The cortex on basalt cobbles from Olduvai is smooth and rounded due to fluvial action, and therefore relatively easy to recognise. One is led to postulate, however, whether an analysis of a more weathered basalt assemblage (as found in archaeological contexts), where the distinction between the clearly rounded cortex and the flaked surfaces is far less obvious, would affect the level of inter-analyst variability.

The highest level of inter-analyst variation occurred in the quartzite assemblages, with no attributes gaining a significant level of inter-analyst agreement (see figure 3).

That many lithic analyses are conducted by analysts of varying experience levels and on different raw materials; in this case, the high level of inter-analyst variation seen in this study may well be mirrored in archaeological studies.

In this regard, the results gained from the assessment of analyst accuracy can be seen as somewhat troubling. Comparison of the blind test results with the true values of the refit data shows that raw material is a substantial contributing factor to analyst accuracy.

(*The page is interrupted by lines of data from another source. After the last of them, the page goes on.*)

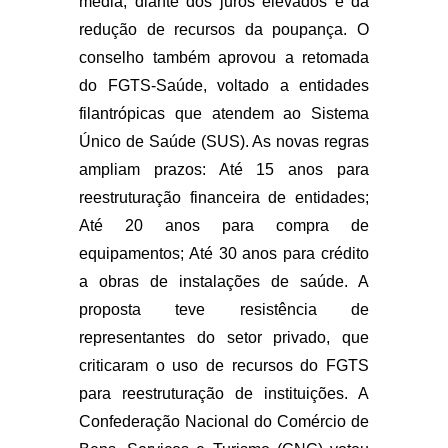
média, diante dos juros elevados e da
redução de recursos da poupança. O
conselho também aprovou a retomada
do FGTS-Saúde, voltado a entidades
filantrópicas que atendem ao Sistema
Único de Saúde (SUS). As novas regras
ampliam prazos: Até 15 anos para
reestruturação financeira de entidades;
Até 20 anos para compra de
equipamentos; Até 30 anos para crédito
a obras de instalações de saúde. A
proposta teve resistência de
representantes do setor privado, que
criticaram o uso de recursos do FGTS
para reestruturação de instituições. A
Confederação Nacional do Comércio de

In striking contrast to chert and basalt, no analyst gained a significant level of accuracy for quartzite, with all attributes falling within the poor and fair agreement categories.

Recent work suggests that hominins abilities to overcome substantial knapping accidents are a sign of a competent understanding of flaking mechanics and of manual dexterity (Delagnes and Roche 2005). Results from this study indicate that raw material type will adversely affect the ability to identify these attributes. Not only is the identification of knapping accidents one of the attributes which produced some of the highest interanalyst variation, but it was also consistently less accurately identified at an assemblage-wide level, particularly in the case of quartzite.

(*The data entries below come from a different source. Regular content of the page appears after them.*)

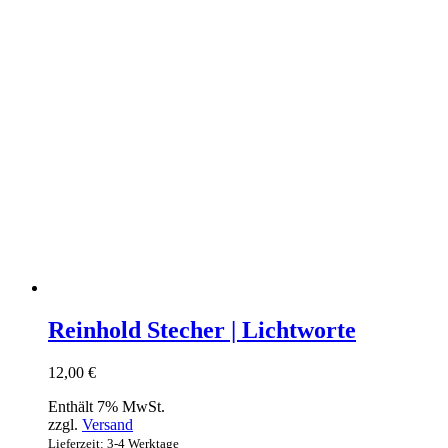
Reinhold Stecher | Lichtworte
12,00
€
Enthält 7% MwSt.
zzgl.
Versand
Lieferzeit: 3-4 Werktage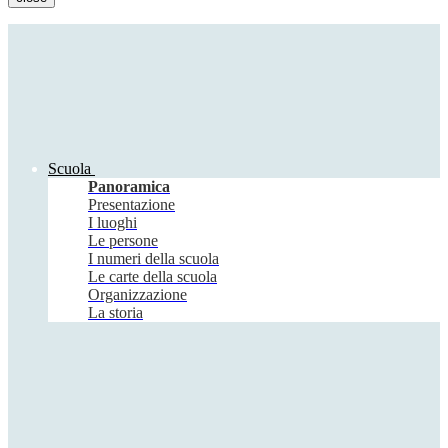
Scuola
Panoramica
Presentazione
I luoghi
Le persone
I numeri della scuola
Le carte della scuola
Organizzazione
La storia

Furthermore, the assessment of directionality of dorsal surface scars is troubling, as chert (the finest grained raw material) produced the lowest average accuracy. This is important in regards to the wider understanding of lithic analysis, as a better realization is needed that even when dealing with fine grained, ‘easy to analyse’ raw materials, analytical misidentifications may affect subsequent interpretation.


The results show substantial issues associated with correctly analyzing Early Stone Age assemblages from Olduvai Gorge. The significantly low level of accuracy associated with the interpretation of quartzite experimental assemblages would almost certainly have a detrimental effect on the analysis of an archaeological assemblage of which quartzite is a component. Subsequently, archaeological and behavioural interpretations based on such lithic assemblages will be affected. Additionally, chert and basalt, supposedly easier raw materials to study, exhibited results which could by no means be described as ideal, with substantial errors of analysis occurring frequently in both raw materials.

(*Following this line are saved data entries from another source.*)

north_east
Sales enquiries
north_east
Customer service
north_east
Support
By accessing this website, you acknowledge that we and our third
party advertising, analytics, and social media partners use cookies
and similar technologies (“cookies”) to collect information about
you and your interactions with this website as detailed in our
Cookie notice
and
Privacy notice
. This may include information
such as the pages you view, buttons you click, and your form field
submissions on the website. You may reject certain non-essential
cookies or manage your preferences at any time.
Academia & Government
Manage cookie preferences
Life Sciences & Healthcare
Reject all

Each raw material tested in this study affected to different degrees both inter-analyst variability and accuracy to the true values; chert and basalt produced significantly better results in both domains. However, not one raw material produced results which could be categorised as sufficiently close to the true values, both for inter-analyst variation and the two measures of accuracy. Although producing better results than basalt and quartzite, chert did not come close to achieving complete inter-analyst agreement, nor did it produce entirely true results when dealing with accuracy and closeness of fit.

The results presented here highlight that data derived from lithic analysis, be it from fine-grained chert or coarse grained quartzite, is subject to a considerable degree of error / uncertainty, which should be acknowledged and taken into account when putting forward interpretations and conclusions of human behaviour in Early Stone Age assemblages.

***This is one of those papers that will (should) just stick in your head when you read about interpretations derived from lithic analysis.